本田技研工業は答弁書で、因果関係などすべての論点について争う姿勢である。一日も早い解決を望むアスベスト被害者の思いを踏みにじる許しがたい態度である。次回までに原告側からは出せる証拠はできるだけ提出し、被告も保留している認否を全て行うことを決めて終了した。【アスベストユニオン書記長 川本浩之】
Hさんの意見陳述
絶妙のタイミングと、沢山の方々のお力添えと、奇跡の連続で一命をとりとめ、今、こうしてこのような最高の環境の中で、自分の思いを述べさせて頂けますことを、喜び、感謝申し上げ、生きていて、良かったと思っています。
余命一年と宣告された命を、今なお支え続けて下さっている方々のお力で今の私が存在していられるのです、生まれ変わった気持ちで、残された時間をいかに大切に、有意義に社会的にも貢献できるかが今後の課題であると、思っています。
二年前、ある日突然表面化した大変重い病気、それまでは健康だけが取り柄のような自分が全く信じられない思いでした。地元の病院でのレントゲンと、CT検査の結果アスベスト曝露を指摘され、検査するにも手術が必要となるため、条件を満たした一五〇㌔離れた長良医療センターという病院を紹介され、即座に入院し、詳しい検査の結果、願いもむなしく悪性胸膜中皮腫という一種の癌、このまま放置していると余命一年と、家族共々告げられ、大変な衝撃を受けました。そして過去にアスベストを吸った記憶がないか尋ねられました。治療に半年位はかかるが、今なら手術が出来、抗がん剤と特殊な放射線治療の三点セットをすれば、軽作業位なら出来、延命できる可能性があると言われ、IMRTという特種な放射線治療設備が整い、経験豊富な医師とスタッフが揃った、さらに一八〇㌔離れた京都大学付属病院を紹介されました。
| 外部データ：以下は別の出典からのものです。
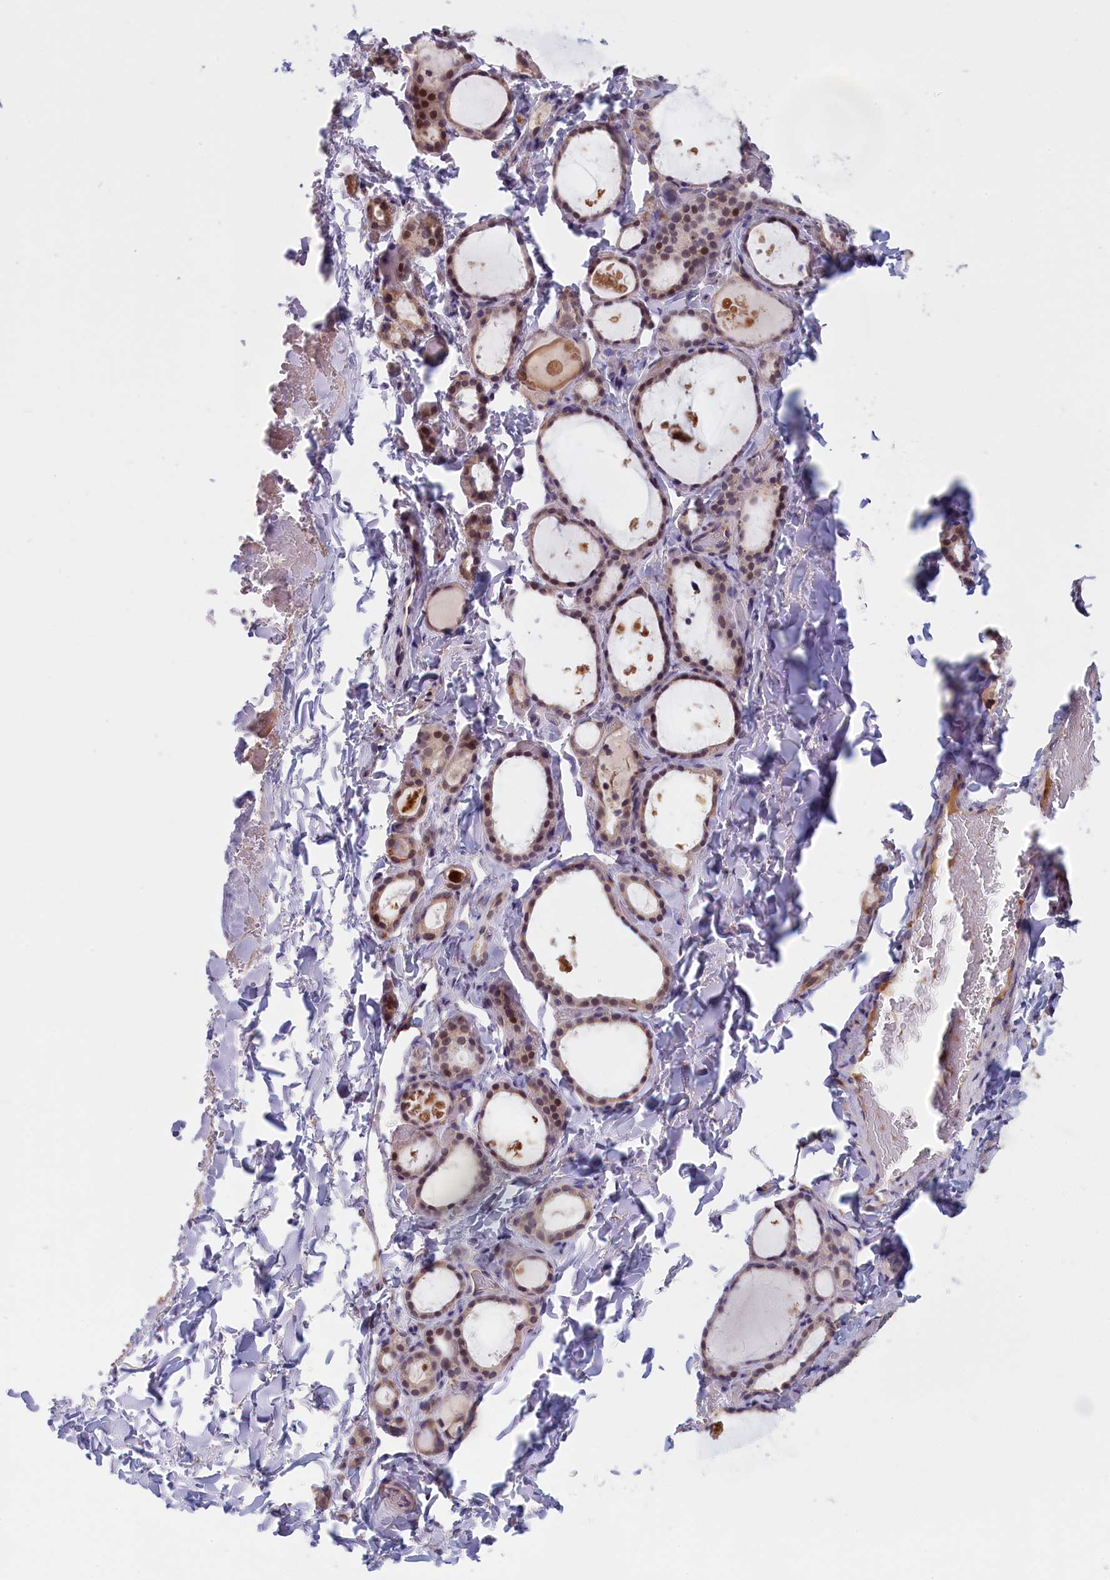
{"staining": {"intensity": "moderate", "quantity": "25%-75%", "location": "cytoplasmic/membranous,nuclear"}, "tissue": "thyroid gland", "cell_type": "Glandular cells", "image_type": "normal", "snomed": [{"axis": "morphology", "description": "Normal tissue, NOS"}, {"axis": "topography", "description": "Thyroid gland"}], "caption": "This histopathology image displays immunohistochemistry (IHC) staining of unremarkable human thyroid gland, with medium moderate cytoplasmic/membranous,nuclear staining in about 25%-75% of glandular cells.", "gene": "IGFALS", "patient": {"sex": "female", "age": 44}}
家族や周りの方々とも相談のうえ、遠く離れていて大変なのを覚悟の上、そこで治療して頂く事に決め、本日に至っています。が、今年に入り、再発の疑いがあり、現在入院し、抗がん剤による治療を受けているところです。
この病気はとても長い潜伏期間があり、自覚症状が殆どなく、広がるのが早いため、発見されるのが遅れ、思うような治療ができず数ヶ月の闘病の末、まだまだこれからという年齢なのに無念の思いで亡くなる方を目の当たりにし、悔しく、残念に思い、涙を流してきました。今現在も限定された治療しかできず、短い余命を告げられながら、闘病されていられる方もいらっしゃいます。手術を受けられても大変大きな手術なので、ダメージも大きく、さらに今後半年におよぶ、辛い抗がん剤治療、放射線治療を何が何でも乗り越えなければならない方もみえます。経験しないと解りませんが、悩みをかかえながらの闘病生活は、いずれも本当に不安で、孤独で、辛く、苦しく、命掛けで、克服するのは、本人も家族も支えて下さる方々もすごく辛く、大変な事なのです。
おかげさまで労災が認定されたため、医療費の負担は無く、休業補償という形で補償もしていただいていますが、算定の根拠が一九歳当時の給料がベースとなるため、本音を言えば充分とは言えない額です。それより、仕事が出来なくなったマイナスは大きく、細かいところでは、家族の介護の際の宿泊費、長距離での交通費等の経済的な負担は大きく、身体の自由が効かないベッドの中での心配は大きなストレスとなりました。出会った方の中には、せっかく労災認定されながら、経済的な理由から治療を拒否された方もみえます。今頃どうしておられるのか、安否が気遣われます。このように長い闘病生活では、経済的な不安が大きいとストレスとなり、治療効果も良い結果が出ないと思います。経済的な安定も大切な要素です。
この病気でホスピスに入院後三日目の四月九日に五七歳で亡くなった方は、最後は、「呼吸が苦しくて吸うことができない」「苦しくて諦めた。もういい」と言っていました。最終的にストローで吸うほどしか呼吸が出来なくなると、何かに書いてあったのを思い出します。この病気はこれから発症する方が増え、今現在、年に四~五千人の方が亡くなっているらしいのですが、二〇年後には年に二万五千人の方が亡くなるだろうと、合計で亡くなる方は四〇万人に達するだろうとの予想もあるほどです。これは、中皮腫に限られた話で、アスベストに起因する肺がんの方は含まれていません。両方合わせると、沢山の方が発病し亡くなられる事と思われます。アスベスト禍はまだ終わっていません。むしろ、これから始まるといっても過言ではありません。
私がこの病気になり何も解らず途方にくれた時、暖かく手を差し延べて下さった支援団体の方々、弁護士の先生方、アスベスト被害の実態を解明された先人達のお力添えでここまで来ることができました。
加害企業様におかれましては、過去にアスベストを使用し、それを扱わせ人体や環境に悪影響を与えた深刻さや重大さを充分認識していただき、今掲げている、地球に優しい環境問題に取り組まれている理念のもと、過去の人体や環境に与えた重大な過失を認め、今後増えると予測される被害者の為にも、数点に及ぶお願いをお聞き届け下さり、辛い目に合い、苦しんでいる、被害者の救済に迅速に、誠意をもってご尽力下さいますようお願い申し上げます。
最後に、このように、罪も無いのに苦しんでいる被害者の救済のために、正しい司法のご裁定を切望申し上げ陳述といたします。ありがとうございました。